好き。
この言葉は須藤夏子にとってまだ贅沢なものだった。
少なくとも今は。
でも彼女は西園寺真司の目上の人の前で好きじゃないと言えるだろうか?
今は好きじゃないというのが事実で、しかも彼女はまだ好きになるべきかどうか迷っていた。
彼女はすでに自分の結婚に大博打を打っていた。守れるのは自分の心だけだった。
しかし——
「義母さん、感情のことは、私自身でもよく分かりません。ただ約束できるのは、私は精一杯良い妻になるよう努力するということです」夏子は心を開くことができなかった。結局、彼女はまだ自分勝手だった。自分勝手に最後の防御を失いたくなかった。
彼女は陸橋夫人がこの言葉を聞いて怒るだろうと思っていたが、予想外にも陸橋夫人は怒るどころか、むしろ笑った。
「あなたがそう考えてくれるなら最高よ。

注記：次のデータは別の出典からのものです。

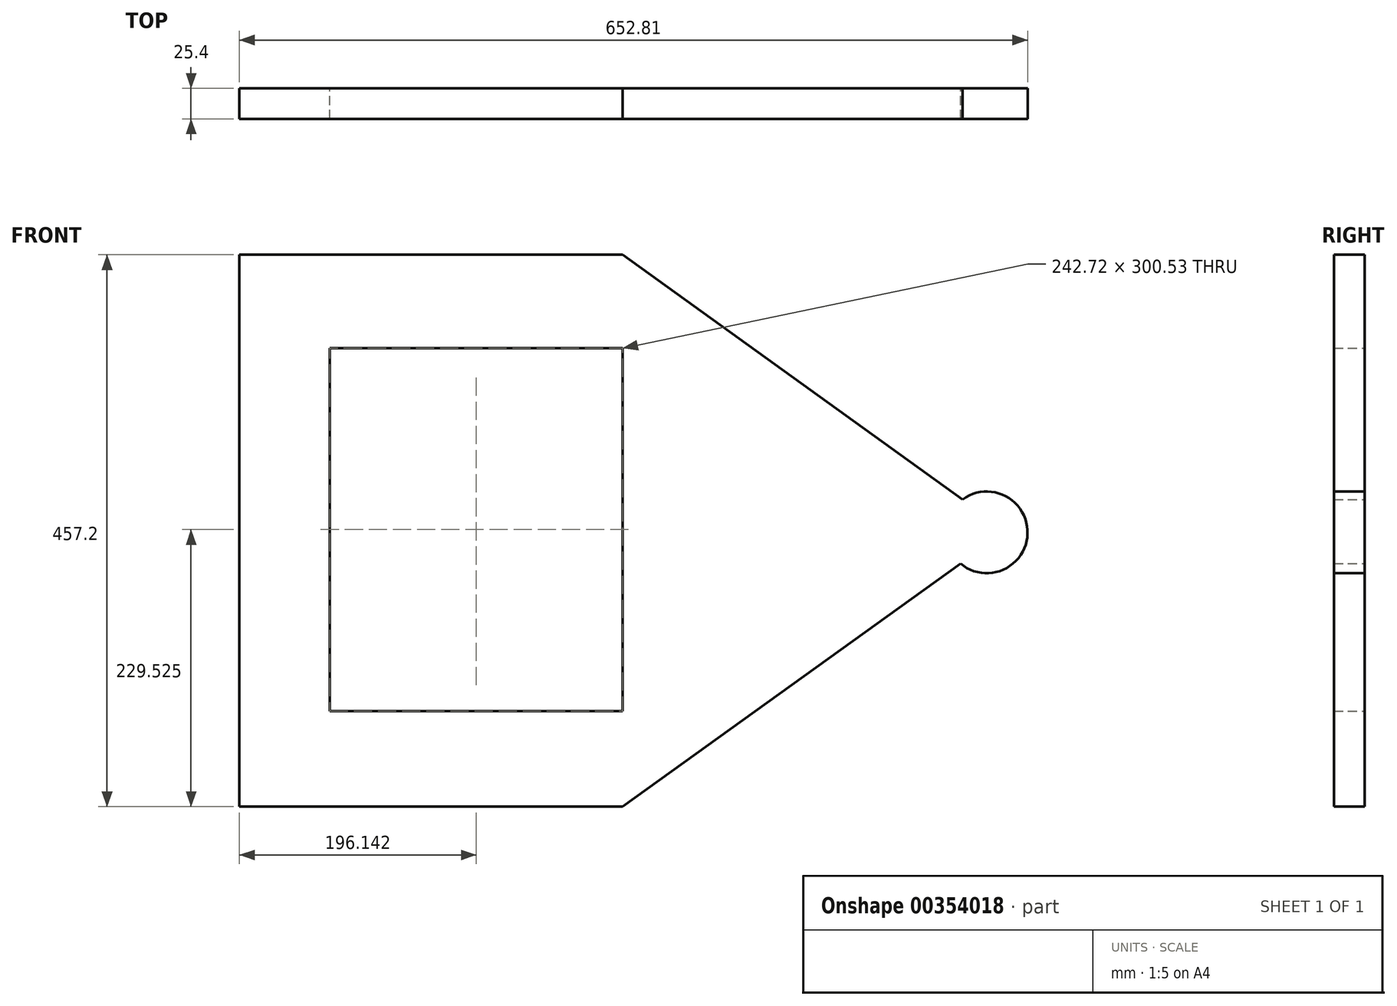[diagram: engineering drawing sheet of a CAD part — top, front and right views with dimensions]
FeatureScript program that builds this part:
annotation { "Feature Type Name" : "Feature", "Feature Type Description" : "" }
export const myFeature = defineFeature(function(context is Context, id is Id, definition is map)
    precondition{}
    {
        {
            var Q0;
            Q0=qCreatedBy(makeId("Front.planeOp"),FACE);
            var sketch = newSketch(context, id + "F0", { "sketchPlane" : qUnion([Q0])});
            skLineSegment(sketch, "E0", {"start": v(-438.3, 291.7) * mm, "end": v(-120.8, 291.7) * mm});
            skLineSegment(sketch, "E1", {"start": v(-438.3, 291.7) * mm, "end": v(-438.3, -165.5) * mm});
            skLineSegment(sketch, "E2", {"start": v(-120.8, -165.5) * mm, "end": v(-438.3, -165.5) * mm});
            skPoint(sketch, "E3.orphan", {"position": v(831.7, -165.5) * mm});
            skLineSegment(sketch, "E4", {"start": v(196.7, 91.56) * mm, "end": v(196.7, 32) * mm});
            skLineSegment(sketch, "E5", {"start": v(-120.8, 291.7) * mm, "end": v(196.7, 63.1) * mm});
            skLineSegment(sketch, "E6", {"start": v(-120.8, -165.5) * mm, "end": v(196.7, 63.1) * mm});
            skArc(sketch, "E7", {"start": v(158.94, 35.91) * mm, "mid": v(214.49, 60.66) * mm, "end": v(160.7, 89.01) * mm});
            skPoint(sketch, "E8.orphan", {"position": v(196.7, 291.7) * mm});
            skPoint(sketch, "E9.orphan", {"position": v(196.7, -165.5) * mm});
            skLineSegment(sketch, "E10.bottom", {"start": v(-120.8, -86.25) * mm, "end": v(-363.53, -86.25) * mm});
            skLineSegment(sketch, "E10.top", {"start": v(-120.8, 214.28) * mm, "end": v(-363.53, 214.28) * mm});
            skLineSegment(sketch, "E10.left", {"start": v(-120.8, -86.25) * mm, "end": v(-120.8, 214.28) * mm});
            skLineSegment(sketch, "E10.right", {"start": v(-363.53, -86.25) * mm, "end": v(-363.53, 214.28) * mm});
            skSolve(sketch);
        }
        {
            var Q0;
            Q0 = qSketchRegion(id + "F0", true);
            extrude(context, id + "F1", {"entities" : qUnion([Q0]), "depth" : 25.4 * mm});
        }
    });
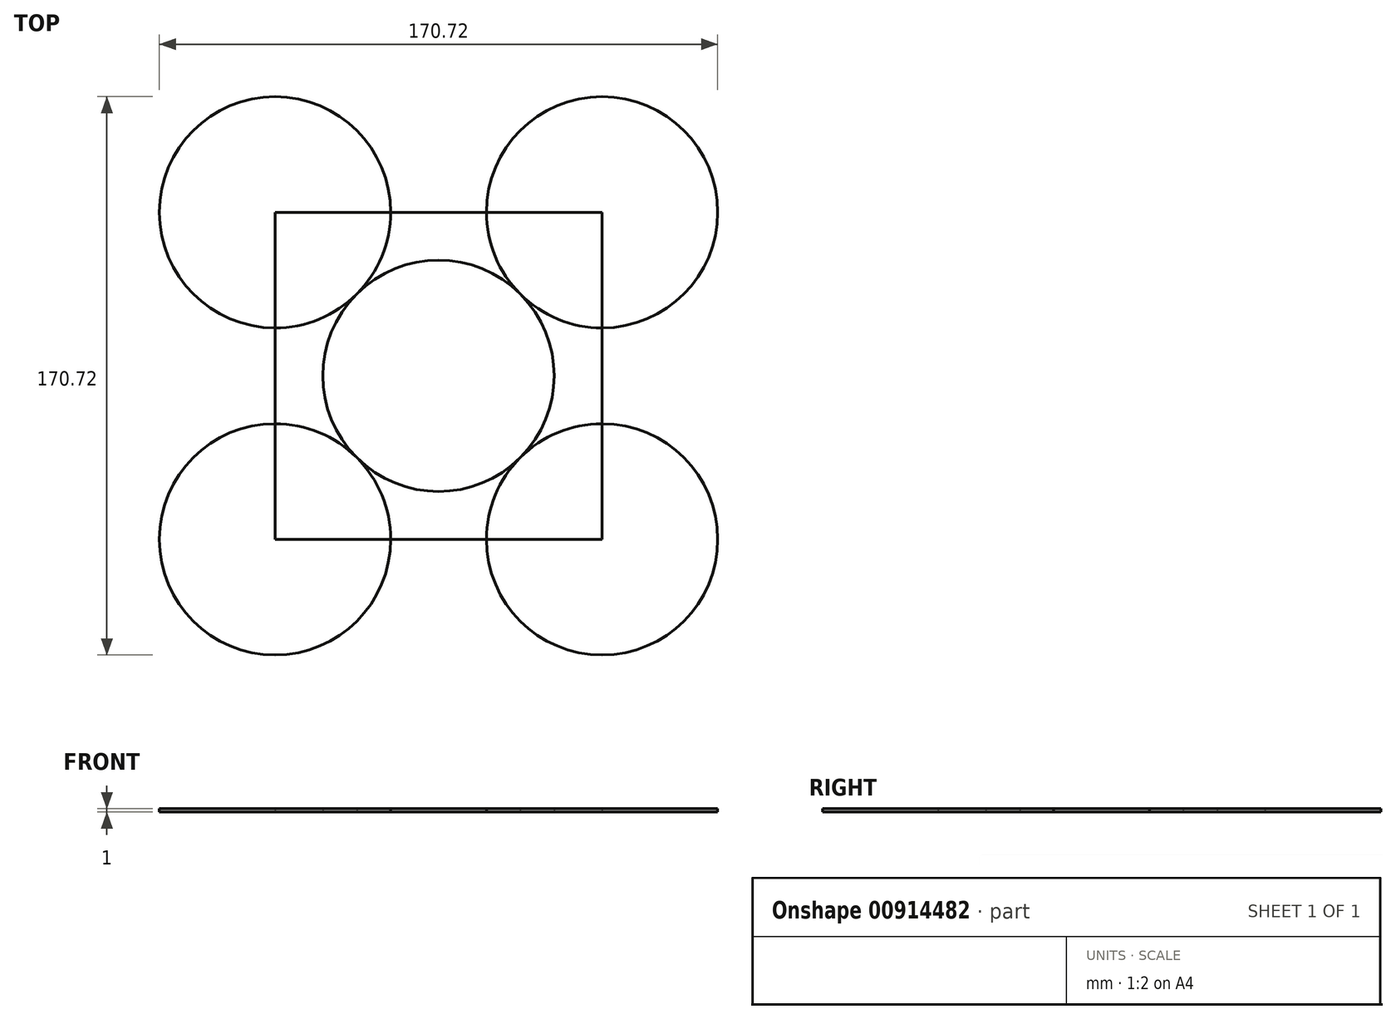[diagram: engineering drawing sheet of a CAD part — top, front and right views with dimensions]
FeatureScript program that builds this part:
annotation { "Feature Type Name" : "Feature", "Feature Type Description" : "" }
export const myFeature = defineFeature(function(context is Context, id is Id, definition is map)
    precondition{}
    {
        {
            var Q0;
            Q0=qCreatedBy(makeId("Top.planeOp"),FACE);
            var sketch = newSketch(context, id + "F0", { "sketchPlane" : qUnion([Q0])});
            skLineSegment(sketch, "E0.bottom", {"start": v(50, 50) * mm, "end": v(-50, 50) * mm});
            skLineSegment(sketch, "E0.top", {"start": v(50, -50) * mm, "end": v(-50, -50) * mm});
            skLineSegment(sketch, "E0.left", {"start": v(50, 50) * mm, "end": v(50, -50) * mm});
            skLineSegment(sketch, "E0.right", {"start": v(-50, 50) * mm, "end": v(-50, -50) * mm});
            skPoint(sketch, "E0.middle", {"position": v(0, 0) * mm});
            skCircle(sketch, "E1", {"center": v(50, 50) * mm, "radius": 35.36 * mm});
            skCircle(sketch, "E2", {"center": v(-50, 50) * mm, "radius": 35.36 * mm});
            skCircle(sketch, "E3", {"center": v(-50, -50) * mm, "radius": 35.36 * mm});
            skCircle(sketch, "E4", {"center": v(50, -50) * mm, "radius": 35.36 * mm});
            skCircle(sketch, "E5", {"center": v(0, 0) * mm, "radius": 35.36 * mm});
            skSolve(sketch);
        }
        {
            var Q0;
            {var subQ0=sQuery(id+"F0.wireOp",EDGE,"E0.right");var subQ1=sQuery(id+"F0.wireOp",EDGE,"E0.bottom");var subQ2=makeQuery(id+"F0.imprint","INTERSECT",VERTEX,{"derivedFrom":[subQ1,subQ0]});Q0=makeQuery(id+"F0.imprint","IMPRINT",FACE,{"disambiguationData":[TD([[makeQuery(id+"F0.imprint","IMPRINT",EDGE,{"disambiguationData":[TD([[subQ2,1.0]])],"derivedFrom":subQ1}),-1.0]])]});}
            var Q1;
            {var subQ0=sQuery(id+"F0.wireOp",EDGE,"E0.left");var subQ1=sQuery(id+"F0.wireOp",EDGE,"E0.bottom");var subQ2=makeQuery(id+"F0.imprint","INTERSECT",VERTEX,{"derivedFrom":[subQ1,subQ0]});Q1=makeQuery(id+"F0.imprint","IMPRINT",FACE,{"disambiguationData":[TD([[makeQuery(id+"F0.imprint","IMPRINT",EDGE,{"disambiguationData":[TD([[subQ2,-1.0]])],"derivedFrom":subQ1}),-1.0]])]});}
            var Q2;
            {var subQ0=sQuery(id+"F0.wireOp",EDGE,"E1");var subQ1=sQuery(id+"F0.wireOp",EDGE,"E0.bottom");var subQ2=makeQuery(id+"F0.imprint","INTERSECT",VERTEX,{"derivedFrom":[subQ1,subQ0]});Q2=makeQuery(id+"F0.imprint","IMPRINT",FACE,{"disambiguationData":[TD([[makeQuery(id+"F0.imprint","IMPRINT",EDGE,{"disambiguationData":[TD([[subQ2,-1.0]])],"derivedFrom":subQ1}),1.0]])]});}
            var Q3;
            {var subQ0=sQuery(id+"F0.wireOp",EDGE,"E1");var subQ1=sQuery(id+"F0.wireOp",EDGE,"E0.left");var subQ2=makeQuery(id+"F0.imprint","INTERSECT",VERTEX,{"derivedFrom":[subQ1,subQ0]});Q3=makeQuery(id+"F0.imprint","IMPRINT",FACE,{"disambiguationData":[TD([[makeQuery(id+"F0.imprint","IMPRINT",EDGE,{"disambiguationData":[TD([[subQ2,-1.0]])],"derivedFrom":subQ1}),-1.0]])]});}
            var Q4;
            {var subQ0=sQuery(id+"F0.wireOp",EDGE,"E2");var subQ1=sQuery(id+"F0.wireOp",EDGE,"E0.right");var subQ2=makeQuery(id+"F0.imprint","INTERSECT",VERTEX,{"derivedFrom":[subQ1,subQ0]});Q4=makeQuery(id+"F0.imprint","IMPRINT",FACE,{"disambiguationData":[TD([[makeQuery(id+"F0.imprint","IMPRINT",EDGE,{"disambiguationData":[TD([[subQ2,-1.0]])],"derivedFrom":subQ1}),1.0]])]});}
            var Q5;
            {var subQ0=sQuery(id+"F0.wireOp",EDGE,"E4");var subQ1=sQuery(id+"F0.wireOp",EDGE,"E0.top");var subQ2=makeQuery(id+"F0.imprint","INTERSECT",VERTEX,{"derivedFrom":[subQ1,subQ0]});Q5=makeQuery(id+"F0.imprint","IMPRINT",FACE,{"disambiguationData":[TD([[makeQuery(id+"F0.imprint","IMPRINT",EDGE,{"disambiguationData":[TD([[subQ2,-1.0]])],"derivedFrom":subQ1}),-1.0]])]});}
            var Q6;
            {var subQ0=sQuery(id+"F0.wireOp",EDGE,"E0.right");var subQ1=sQuery(id+"F0.wireOp",EDGE,"E0.top");var subQ2=makeQuery(id+"F0.imprint","INTERSECT",VERTEX,{"derivedFrom":[subQ1,subQ0]});Q6=makeQuery(id+"F0.imprint","IMPRINT",FACE,{"disambiguationData":[TD([[makeQuery(id+"F0.imprint","IMPRINT",EDGE,{"disambiguationData":[TD([[subQ2,1.0]])],"derivedFrom":subQ1}),1.0]])]});}
            var Q7;
            {var subQ0=sQuery(id+"F0.wireOp",EDGE,"E0.left");var subQ1=sQuery(id+"F0.wireOp",EDGE,"E0.top");var subQ2=makeQuery(id+"F0.imprint","INTERSECT",VERTEX,{"derivedFrom":[subQ1,subQ0]});Q7=makeQuery(id+"F0.imprint","IMPRINT",FACE,{"disambiguationData":[TD([[makeQuery(id+"F0.imprint","IMPRINT",EDGE,{"disambiguationData":[TD([[subQ2,-1.0]])],"derivedFrom":subQ1}),1.0]])]});}
            extrude(context, id + "F1", {"entities" : qUnion([Q0, Q1, Q2, Q3, Q4, Q5, Q6, Q7]), "depth" : 1 * mm, "offsetDistance" : 25 * mm});
        }
    });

感情というものは、確かに自分ではコントロールできないものなの。私も昔はそうだったわ。実はあなたと私の昔の経験はとても似ているのよ。私はあなたを信じているし、真司のことも信じている。彼は良い子よ、あなたはきっと彼のことを好きになるわ。彼はあなたに好かれる価値のある人だから」
夏子は、こんなに思いやりのある年上の人に出会えるとは思ってもみなかった。無意識のうちに唇を噛み、初めて自分から尋ねた。「義母さん、あなたは真司が私と結婚した理由を知っていると言いましたが、その理由を教えていただけますか?」
彼女がこの部屋に入ってきた時から、陸橋夫人は彼女に対する好意を表現することをやめなかった。陸橋夫人がなぜ彼女に優しくするのか、この点については彼女はよく分かっていた。彼らが優しくしているのは須藤夏子という人間ではなく、西園寺真司の妻だからだ。おそらく...その中にはもっと深い理由があるのかもしれない、彼女の知らない理由が。
陸橋夫人は夏子をじっと見つめ、しばらく間を置いてから言った。「なぜかは教えてあげられるけど、自分で発見する方がいいと思わない?それに義母はもうヒントをあげたわよ」
夏子はその言葉を聞いて、陸橋夫人が先ほど渡した封筒のことを思い出し、視線が急に固まった。